La police bloque la place Taksim, au moins 50 interpellés
La police a installé des barrières métalliques autour de la place Taksim et bouclé le quartier de Kadıköy sur la rive asiatique, tout en restreignant les services de métro pour empêcher les rassemblements. Les autorités avaient officiellement interdit la marche annuelle des fiertés en invoquant des risques sécuritaires, poursuivant une politique appliquée chaque année depuis 2015. Malgré l'interdiction, des militants se sont rassemblés dans plusieurs quartiers. Selon les organisateurs, la police a interpellé au moins 50 personnes lors du cortège non officiel.
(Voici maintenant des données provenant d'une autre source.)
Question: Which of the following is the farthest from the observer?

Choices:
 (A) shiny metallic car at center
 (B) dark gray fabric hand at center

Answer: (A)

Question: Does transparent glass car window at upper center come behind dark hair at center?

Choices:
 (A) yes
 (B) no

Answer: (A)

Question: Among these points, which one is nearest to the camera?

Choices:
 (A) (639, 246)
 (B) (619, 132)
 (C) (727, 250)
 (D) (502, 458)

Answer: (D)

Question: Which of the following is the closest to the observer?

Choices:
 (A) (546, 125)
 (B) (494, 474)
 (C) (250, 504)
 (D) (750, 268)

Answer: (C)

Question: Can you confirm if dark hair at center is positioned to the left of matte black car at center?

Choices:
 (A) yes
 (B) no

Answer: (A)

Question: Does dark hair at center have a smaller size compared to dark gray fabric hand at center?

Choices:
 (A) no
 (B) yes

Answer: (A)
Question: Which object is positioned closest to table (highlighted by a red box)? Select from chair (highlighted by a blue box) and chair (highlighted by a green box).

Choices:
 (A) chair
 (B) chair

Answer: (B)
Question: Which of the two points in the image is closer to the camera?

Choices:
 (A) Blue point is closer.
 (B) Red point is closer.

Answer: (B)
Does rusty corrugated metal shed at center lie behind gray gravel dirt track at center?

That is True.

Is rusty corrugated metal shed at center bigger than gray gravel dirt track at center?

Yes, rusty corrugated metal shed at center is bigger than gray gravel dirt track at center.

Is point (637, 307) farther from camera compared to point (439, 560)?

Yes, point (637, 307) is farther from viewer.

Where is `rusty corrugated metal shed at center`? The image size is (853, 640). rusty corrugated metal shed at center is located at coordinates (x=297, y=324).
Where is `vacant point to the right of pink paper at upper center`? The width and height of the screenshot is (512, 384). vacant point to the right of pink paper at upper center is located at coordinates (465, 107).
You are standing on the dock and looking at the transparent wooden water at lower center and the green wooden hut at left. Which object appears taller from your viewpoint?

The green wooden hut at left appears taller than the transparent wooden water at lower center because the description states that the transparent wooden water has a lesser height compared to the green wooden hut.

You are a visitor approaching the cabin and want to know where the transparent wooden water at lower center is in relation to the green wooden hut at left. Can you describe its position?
La journaliste Muberra Unsal parmi les personnes arrêtées
Le Syndicat des journalistes turcs a confirmé que l'une des personnes placées en garde à vue était la journaliste Muberra Unsal. Le syndicat a déclaré qu'elle avait été détenue bien qu'elle se soit présentée à plusieurs reprises comme journaliste couvrant l'événement.
Les journalistes qui couvrent la marche des fiertés d'Istanbul se heurtent à nouveau cette année à des obstacles illégaux. Bien qu'elle se soit présentée à plusieurs reprises comme journaliste, Unsal a été placée en détention.
Les organisateurs promettent de continuer
Défiant l'interdiction, les manifestants ont défilé dans plusieurs quartiers et ont déclaré qu'ils persisteraient. Les organisateurs ont publié un communiqué rejetant les mesures répressives.
Vous ne pouvez pas réduire nos voix au silence par la répression, ni nos slogans par des interdictions.
Des manifestants ont été entendus scander : « La journée n'est pas finie. En fait, nous ne faisons que commencer. Nous n'abandonnerons pas. Nous continuerons à descendre dans la rue où que nous soyons. »
Le barreau et une répression plus large
Le barreau d'Istanbul a accroché une grande banderole sur son bâtiment avec l'inscription « Les droits LGBT sont des droits humains ». L'homosexualité n'est pas illégale en Turquie, mais le président Recep Tayyip Erdogan et d'autres membres du gouvernement ciblent fréquemment la communauté LGBT+, l'accusant de contribuer au faible taux de natalité du pays. L'interdiction officielle de la marche des fiertés est quasi systématique depuis 2015.
Les tensions se sont intensifiées ces derniers jours. Le journaliste queer Yildiz Tir a été arrêté vendredi, et samedi les autorités locales ont fermé un bar gay dans le quartier nocturne de Beyoğlu après des protestations de groupes islamistes. Plusieurs comptes de réseaux sociaux de défenseurs des droits queer ont récemment été suspendus. Des groupes islamistes ont également lancé une campagne en ligne contre une croisière LGBT prévue, ce qui a entraîné l'annulation de son escale prévue à Istanbul le 8 juillet.
- Le journaliste queer Yildiz Tir arrêté à Istanbul.
- Les autorités ordonnent la fermeture d'un bar gay dans le quartier de Beyoğlu.
- Marche des fiertés non officielle ; la police arrête au moins 50 personnes, dont la journaliste Muberra Unsal.
- L'escale prévue d'une croisière LGBT à Istanbul annulée après une campagne islamiste.